Task 2.5: Enhance RPC Span Attributes

Objective: Add additional attributes to RPC spans per the semantic conventions defined in the plan.

What to do:

  • Edit src/xrpld/rpc/detail/ServerHandler.cpp:

    • Add http.method attribute for HTTP requests
    • Add http.status_code attribute for responses
    • Add net.peer.ip attribute for client IP (if available)
  • Edit src/xrpld/rpc/detail/RPCHandler.cpp:

    • Add xrpl.rpc.duration_ms attribute on completion
    • Add error message attribute on failure: xrpl.rpc.error_message

Key modified files:

  • src/xrpld/rpc/detail/ServerHandler.cpp
  • src/xrpld/rpc/detail/RPCHandler.cpp

Reference:


Task 2.6: Build Verification and Performance Baseline

Objective: Verify the build succeeds with and without telemetry, and establish a performance baseline.

What to do:

  1. Build with telemetry=ON and verify no compilation errors
  2. Build with telemetry=OFF and verify no regressions
  3. Run existing unit tests to verify no breakage
  4. Document any build issues in lessons.md

Verification Checklist:

  • conan install . --build=missing -o telemetry=True succeeds
  • cmake --preset default -Dtelemetry=ON configures correctly
  • Build succeeds with telemetry ON
  • Build succeeds with telemetry OFF
  • Existing tests pass with telemetry ON
  • Existing tests pass with telemetry OFF

Summary

Task Description New Files Modified Files Depends On
2.1 W3C Trace Context header extraction 2 2 POC
2.2 Add XRPL_TRACE_PEER/LEDGER macros 0 1 POC
2.3 Add shouldTraceLedger() interface method 0 3 POC
2.4 Unit tests for core telemetry 2 1 POC
2.5 Enhanced RPC span attributes 0 2 POC
2.6 Build verification and performance baseline 0 0 2.1-2.5

Parallel work: Tasks 2.1, 2.2, 2.3 can run in parallel. Task 2.4 depends on 2.3. Task 2.5 can run in parallel with 2.4. Task 2.6 depends on all others.


Known Issues / Future Work

Thread safety of TelemetryImpl::stop() vs startSpan()

TelemetryImpl::stop() resets sdkProvider_ (a std::shared_ptr) without synchronization. getTracer() reads the same member from RPC handler threads. This is a data race if any thread calls startSpan() concurrently with stop().

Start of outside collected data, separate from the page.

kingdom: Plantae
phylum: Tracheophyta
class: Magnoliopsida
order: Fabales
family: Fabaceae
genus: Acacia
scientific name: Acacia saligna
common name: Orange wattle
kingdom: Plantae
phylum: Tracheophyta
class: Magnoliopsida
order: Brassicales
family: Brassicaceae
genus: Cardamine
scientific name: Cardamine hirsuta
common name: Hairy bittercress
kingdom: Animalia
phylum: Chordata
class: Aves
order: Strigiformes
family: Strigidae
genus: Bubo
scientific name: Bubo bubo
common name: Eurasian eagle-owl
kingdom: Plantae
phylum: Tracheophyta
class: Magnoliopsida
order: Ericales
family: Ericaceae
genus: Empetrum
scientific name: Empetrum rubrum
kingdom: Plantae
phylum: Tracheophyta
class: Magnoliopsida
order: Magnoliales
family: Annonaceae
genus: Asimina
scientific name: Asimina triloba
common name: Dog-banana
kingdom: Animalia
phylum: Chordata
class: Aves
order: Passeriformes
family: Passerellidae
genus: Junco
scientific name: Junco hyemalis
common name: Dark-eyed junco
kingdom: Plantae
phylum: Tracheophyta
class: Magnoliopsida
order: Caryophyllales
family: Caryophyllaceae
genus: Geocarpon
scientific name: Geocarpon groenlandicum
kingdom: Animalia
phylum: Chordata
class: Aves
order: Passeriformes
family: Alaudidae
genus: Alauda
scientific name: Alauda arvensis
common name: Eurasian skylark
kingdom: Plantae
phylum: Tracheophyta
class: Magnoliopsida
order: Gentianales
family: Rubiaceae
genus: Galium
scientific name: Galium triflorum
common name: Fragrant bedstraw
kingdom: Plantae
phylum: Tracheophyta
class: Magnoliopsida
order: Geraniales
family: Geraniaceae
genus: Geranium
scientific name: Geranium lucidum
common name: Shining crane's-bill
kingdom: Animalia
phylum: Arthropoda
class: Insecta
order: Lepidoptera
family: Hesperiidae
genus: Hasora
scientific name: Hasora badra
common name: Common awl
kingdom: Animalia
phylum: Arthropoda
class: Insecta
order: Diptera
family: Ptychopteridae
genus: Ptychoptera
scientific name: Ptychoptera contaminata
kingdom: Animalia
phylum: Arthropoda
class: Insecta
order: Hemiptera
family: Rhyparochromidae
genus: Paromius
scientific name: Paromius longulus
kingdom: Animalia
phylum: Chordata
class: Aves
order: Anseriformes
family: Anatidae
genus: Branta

Current mitigation: Application::stop() shuts down serverHandler_, overlay_, and jobQueue_ before calling telemetry_->stop(), so no callers remain. See comments in Telemetry.cpp:stop() and Application.cpp.

TODO: Add an std::atomic<bool> stopped_ flag checked in getTracer() to make this robust against future shutdown order changes.

Macro incompatibility: XRPL_TRACE_SPAN vs XRPL_TRACE_SET_ATTR

XRPL_TRACE_SPAN and XRPL_TRACE_SPAN_KIND declare _xrpl_guard_ as a bare SpanGuard, but XRPL_TRACE_SET_ATTR and XRPL_TRACE_EXCEPTION call _xrpl_guard_.has_value() which requires std::optional<SpanGuard>. Using XRPL_TRACE_SPAN followed by XRPL_TRACE_SET_ATTR in the same scope would fail to compile.

Current mitigation: No call site currently uses XRPL_TRACE_SPAN — all production code uses the conditional macros (XRPL_TRACE_RPC, XRPL_TRACE_TX, etc.) which correctly wrap the guard in std::optional.

TODO: Either make XRPL_TRACE_SPAN/XRPL_TRACE_SPAN_KIND also wrap in std::optional, or document that XRPL_TRACE_SET_ATTR is only compatible with the conditional macros.